Smaller venues without liquor licenses have it easier, as they are not governed by the state’s liquor authority. They also have lower overhead, which means they have the flexibility to produce smaller events in a shorter amount of time (under current rules, gatherings of 50 people or less are allowed).

Take It Outside Comedy, a venture started by Santiago Angel and Daniel Vezza, has used Instagram to organize three nighttime pop-up shows a week since mid-June. But the pop-ups, the locations of which are sent to attendees in the form of an arrow on a map, have their share of challenges. In late August, performers in Fort Greene, Brooklyn, had to compete with a group of maskless, singing children.

“We’re not going for a speakeasy vibe,” said Mr. Angel. “We’re just trying to do it in a way that’s sustainable.”

Rooftops offer a bit more privacy. The fate of the Tiny Cupboard, an events space run out of a one-room studio on the eastern fringe of Bushwick, Brooklyn, was arguably saved by its expansive rooftop. There, Matt Rosenblum and Amy Wong, who usually produce intimate concerts and karaoke parties, have embraced the comedy business, producing several rooftop shows a day, multiple days a week.

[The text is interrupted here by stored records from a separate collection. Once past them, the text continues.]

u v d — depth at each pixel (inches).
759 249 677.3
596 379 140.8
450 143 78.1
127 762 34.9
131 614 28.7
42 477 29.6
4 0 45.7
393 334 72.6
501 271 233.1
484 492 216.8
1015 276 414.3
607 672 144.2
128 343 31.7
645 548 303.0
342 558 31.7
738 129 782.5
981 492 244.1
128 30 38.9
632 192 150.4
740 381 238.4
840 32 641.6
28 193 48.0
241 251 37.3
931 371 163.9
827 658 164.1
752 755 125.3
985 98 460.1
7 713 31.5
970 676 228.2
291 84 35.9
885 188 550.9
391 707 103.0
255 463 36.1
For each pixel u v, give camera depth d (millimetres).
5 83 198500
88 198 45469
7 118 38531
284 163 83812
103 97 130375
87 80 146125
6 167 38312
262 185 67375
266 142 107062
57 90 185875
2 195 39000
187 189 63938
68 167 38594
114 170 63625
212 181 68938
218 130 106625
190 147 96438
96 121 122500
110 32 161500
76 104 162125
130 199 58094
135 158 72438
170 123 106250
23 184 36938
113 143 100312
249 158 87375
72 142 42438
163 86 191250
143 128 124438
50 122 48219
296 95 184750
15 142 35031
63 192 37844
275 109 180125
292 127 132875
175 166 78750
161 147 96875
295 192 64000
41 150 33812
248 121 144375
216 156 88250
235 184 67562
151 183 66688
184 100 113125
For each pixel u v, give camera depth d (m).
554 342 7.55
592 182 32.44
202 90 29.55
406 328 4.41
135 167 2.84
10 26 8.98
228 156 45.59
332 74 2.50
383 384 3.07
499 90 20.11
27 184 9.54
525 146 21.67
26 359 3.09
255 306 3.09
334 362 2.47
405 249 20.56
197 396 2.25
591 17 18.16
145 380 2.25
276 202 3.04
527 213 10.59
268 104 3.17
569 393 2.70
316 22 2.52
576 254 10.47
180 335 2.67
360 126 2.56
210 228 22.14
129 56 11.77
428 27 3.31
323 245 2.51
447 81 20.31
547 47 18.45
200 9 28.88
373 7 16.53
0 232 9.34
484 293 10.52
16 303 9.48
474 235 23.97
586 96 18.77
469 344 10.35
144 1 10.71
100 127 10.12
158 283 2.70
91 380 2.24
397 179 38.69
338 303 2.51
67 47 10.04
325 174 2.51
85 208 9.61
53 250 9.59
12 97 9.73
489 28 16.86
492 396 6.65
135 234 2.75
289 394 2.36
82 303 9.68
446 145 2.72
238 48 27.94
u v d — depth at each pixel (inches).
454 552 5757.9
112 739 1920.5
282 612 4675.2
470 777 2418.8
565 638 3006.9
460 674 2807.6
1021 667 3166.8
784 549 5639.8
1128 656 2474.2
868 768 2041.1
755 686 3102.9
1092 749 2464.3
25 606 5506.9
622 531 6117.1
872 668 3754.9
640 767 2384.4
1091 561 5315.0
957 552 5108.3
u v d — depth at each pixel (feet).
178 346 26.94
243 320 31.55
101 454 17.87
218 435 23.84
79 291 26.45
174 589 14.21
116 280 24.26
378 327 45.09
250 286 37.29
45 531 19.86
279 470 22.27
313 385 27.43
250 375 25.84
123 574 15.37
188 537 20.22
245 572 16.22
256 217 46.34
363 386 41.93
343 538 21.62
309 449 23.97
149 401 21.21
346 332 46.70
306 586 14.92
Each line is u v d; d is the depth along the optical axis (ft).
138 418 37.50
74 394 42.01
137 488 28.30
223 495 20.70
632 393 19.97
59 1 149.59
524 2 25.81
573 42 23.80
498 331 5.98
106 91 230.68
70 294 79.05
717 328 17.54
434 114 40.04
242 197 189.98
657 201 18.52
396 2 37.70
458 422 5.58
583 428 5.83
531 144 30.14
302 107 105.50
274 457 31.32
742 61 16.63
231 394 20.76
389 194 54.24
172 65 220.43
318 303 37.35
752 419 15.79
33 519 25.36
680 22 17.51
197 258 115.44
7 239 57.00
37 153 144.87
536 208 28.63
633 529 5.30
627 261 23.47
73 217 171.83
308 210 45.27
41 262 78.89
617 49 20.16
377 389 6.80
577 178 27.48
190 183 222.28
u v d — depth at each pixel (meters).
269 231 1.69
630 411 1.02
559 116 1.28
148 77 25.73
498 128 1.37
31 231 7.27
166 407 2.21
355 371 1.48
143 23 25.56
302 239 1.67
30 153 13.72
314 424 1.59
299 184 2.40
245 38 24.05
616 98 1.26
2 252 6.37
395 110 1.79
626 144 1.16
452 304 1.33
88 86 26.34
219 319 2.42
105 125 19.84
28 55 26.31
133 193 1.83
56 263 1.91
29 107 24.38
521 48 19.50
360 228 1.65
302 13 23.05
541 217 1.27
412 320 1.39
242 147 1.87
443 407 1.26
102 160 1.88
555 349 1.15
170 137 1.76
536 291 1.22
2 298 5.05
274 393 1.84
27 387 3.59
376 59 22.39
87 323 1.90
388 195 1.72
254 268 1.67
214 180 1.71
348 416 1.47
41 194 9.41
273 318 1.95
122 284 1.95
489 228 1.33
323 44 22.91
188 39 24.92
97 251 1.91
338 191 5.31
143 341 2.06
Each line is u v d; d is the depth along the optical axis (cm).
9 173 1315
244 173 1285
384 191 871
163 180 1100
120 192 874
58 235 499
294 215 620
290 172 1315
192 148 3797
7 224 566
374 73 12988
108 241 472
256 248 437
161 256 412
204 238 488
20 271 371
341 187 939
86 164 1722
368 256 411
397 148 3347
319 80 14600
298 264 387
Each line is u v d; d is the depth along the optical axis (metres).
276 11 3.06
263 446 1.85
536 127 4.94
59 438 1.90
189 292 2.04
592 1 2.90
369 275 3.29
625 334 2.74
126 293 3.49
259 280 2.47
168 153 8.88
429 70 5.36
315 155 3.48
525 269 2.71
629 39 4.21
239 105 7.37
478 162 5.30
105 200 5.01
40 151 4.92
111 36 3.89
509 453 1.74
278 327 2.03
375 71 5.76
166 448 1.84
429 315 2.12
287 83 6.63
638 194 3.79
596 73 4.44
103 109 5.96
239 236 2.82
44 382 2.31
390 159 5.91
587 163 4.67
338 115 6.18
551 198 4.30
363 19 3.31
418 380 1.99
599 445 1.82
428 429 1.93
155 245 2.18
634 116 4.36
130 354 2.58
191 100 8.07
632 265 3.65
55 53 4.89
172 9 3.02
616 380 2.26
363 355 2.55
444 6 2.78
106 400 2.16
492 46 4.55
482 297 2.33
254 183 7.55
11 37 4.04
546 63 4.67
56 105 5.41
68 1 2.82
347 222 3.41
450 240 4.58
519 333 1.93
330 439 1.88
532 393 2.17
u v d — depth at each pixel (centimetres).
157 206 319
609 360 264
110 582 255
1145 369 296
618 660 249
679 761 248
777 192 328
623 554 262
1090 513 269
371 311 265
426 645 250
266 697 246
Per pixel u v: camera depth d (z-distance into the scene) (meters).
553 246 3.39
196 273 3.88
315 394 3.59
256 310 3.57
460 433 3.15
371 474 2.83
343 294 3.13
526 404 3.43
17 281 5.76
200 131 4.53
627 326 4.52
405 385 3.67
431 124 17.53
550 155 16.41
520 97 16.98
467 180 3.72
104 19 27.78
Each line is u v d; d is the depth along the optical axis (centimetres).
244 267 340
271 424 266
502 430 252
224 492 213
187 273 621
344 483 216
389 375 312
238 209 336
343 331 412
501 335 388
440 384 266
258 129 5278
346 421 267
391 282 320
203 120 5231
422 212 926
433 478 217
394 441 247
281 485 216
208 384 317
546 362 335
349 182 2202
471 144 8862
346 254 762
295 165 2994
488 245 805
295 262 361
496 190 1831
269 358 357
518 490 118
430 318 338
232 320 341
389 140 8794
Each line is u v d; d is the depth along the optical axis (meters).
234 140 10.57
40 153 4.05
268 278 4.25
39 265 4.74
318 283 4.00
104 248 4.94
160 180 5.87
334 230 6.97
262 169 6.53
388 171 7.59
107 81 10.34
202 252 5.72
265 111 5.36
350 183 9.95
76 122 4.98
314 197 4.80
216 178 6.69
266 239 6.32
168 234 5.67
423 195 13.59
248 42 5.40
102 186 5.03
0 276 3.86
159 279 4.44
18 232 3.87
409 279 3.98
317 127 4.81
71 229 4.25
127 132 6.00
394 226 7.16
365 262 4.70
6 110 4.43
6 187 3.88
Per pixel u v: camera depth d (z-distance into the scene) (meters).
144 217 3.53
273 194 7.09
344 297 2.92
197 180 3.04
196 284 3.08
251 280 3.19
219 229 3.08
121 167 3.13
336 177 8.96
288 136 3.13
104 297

Suddenly, this little art space with no liquor license is doing better than more mainstream clubs that can charge a two-drink minimum. As September ushered in cooler nights, the Tiny Cupboard began to offer its patrons hot chocolate. “It would be alarming if we had a liquor license but we don’t have that at risk,” he said. “It’s a space and we happen to be doing comedy shows there.”